YRC is going back to the Teamsters as the trucking company tries to match a financial restructuring with an overhaul of its operations that includes a tighter network and more efficient freight handling.
The redesign is the next step in a restructuring at the nation’s third-largest less-than-truckload carrier started last year by new YRC President Jeff Rogers. It will be the latest installment in a broader overhaul of the YRC Worldwide business that’s taken place since a financial rescue that included critical concessions from the Teamsters, massive equity-for-debt swaps with bondholders and bankers, and a sweeping change in management at YRC Worldwide and its subsidiaries.
YRC managers will meet with union officials after completing a review of the carrier’s network, Rogers said in an interview. “We’ve got meetings set up already,” he said. “I sat down with (Teamsters National Freight Director) Tyson (Johnson) within my first couple of weeks as president and told him it would be coming.”
The redesign would be a proactive step for an LTL giant that has spent much of the past five years reacting to deep losses and sidestepping potential bankruptcy. Yellow Transportation and Roadway, the long-haul LTL operators that were the original core of YRC Worldwide, were merged in 2009 to form YRC. At their peak, Yellow and Roadway had nearly 700 terminals.
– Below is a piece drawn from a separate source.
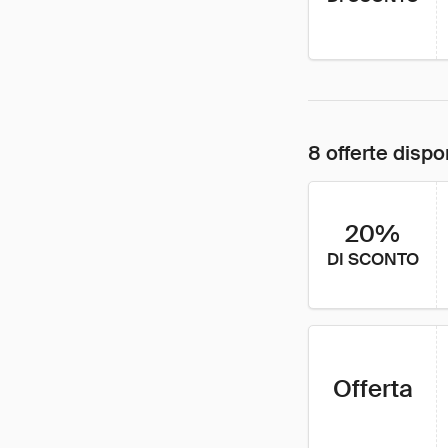
8 offerte dispon
20%
DI SCONTO
Offerta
Today, YRC has about 300 terminals. “I think we may still have too much infrastructure, too much network, for the bills we’re handling,” Rogers said in an interview last fall.
The extent of the redesign isn’t clear yet, but it aims to get freight moving more quickly, more efficiently and with fewer “touches” from origin to destination through YRC’s 300 terminal network and to make YRC more competitive with the two largest LTL (and nonunion) carriers FedEx Freight and Con-way Freight.
Con-way Freight has engineered its terminal network to speed direct loads, and FedEx Freight last year redesigned its network around priority and economy shipments. Like those competitors, YRC wants to move freight farther faster.
That could mean adjusting its breakbulk network to allow more direct loading of shipments in high-density lanes, or changing work rules for employees.
“We need to look at the way we’re moving freight through distribution centers,” Rogers said Jan 6. That may require Teamsters approval for a change of operations.
Rogers said there are steps YRC can take to reduce freight handling before a change of operations, such as ensuring breakbulk terminals follow existing load plans.
For Rogers, named president of YRC last September, the redesign is the next step in a process that includes streamlining the $2.9 billion operating company’s management and consolidating multiple operating territories into two regions.
“We’re making great progress,” he told The Journal of Commerce. “We’re providing much better service than we have in many, many years.” YRC’s total daily shipments rose for the third straight quarter in the third quarter, climbing 5.5 percent year-over-year. LTL volume stayed “relatively strong” through Dec. 23, Rogers said.
“I’m encouraged with how the year ended,” he said. “That tells me 2012 could be a very good year.” YRC doesn’t just want more freight, however; it also wants the right freight. “I’ll gauge our progress as volume builds, and we can start making the decisions on the business we want, as we gain the ability to pick and choose the right type of freight mix. YRC hasn’t been able to that for many years.”
But there is still pain to be wrung from the company’s recovery. On Jan. 5, YRC announced the sale of the former Roadway headquarters. YRC will eliminate 50 to 100 jobs at the facility and transfer another 100 to 150 employees. “One of the biggest tasks ahead for me is to bring the Yellow and Roadway folks together,” Rogers said. “We’re moving forward as YRC, not Yellow, not Roadway. Those companies don’t exist anymore.”
YRC began changing old signs on its terminals last year, and it is slowly replacing the livery on thousands of vehicles still branded with the old corporate logos. Last month, the company quietly switched shippers still using the old Yellow and Roadway base tariffs to YRC’s base pricing book. “Most didn’t even notice it,” Rogers said.
“A lot of folks are embracing the YRC culture,” he said. “But it takes time to get 22,000 folks who used to be Yellow or Roadway to embrace YRC. We’ve got to get everyone on board. For us to be successful, we have to be successful as YRC.”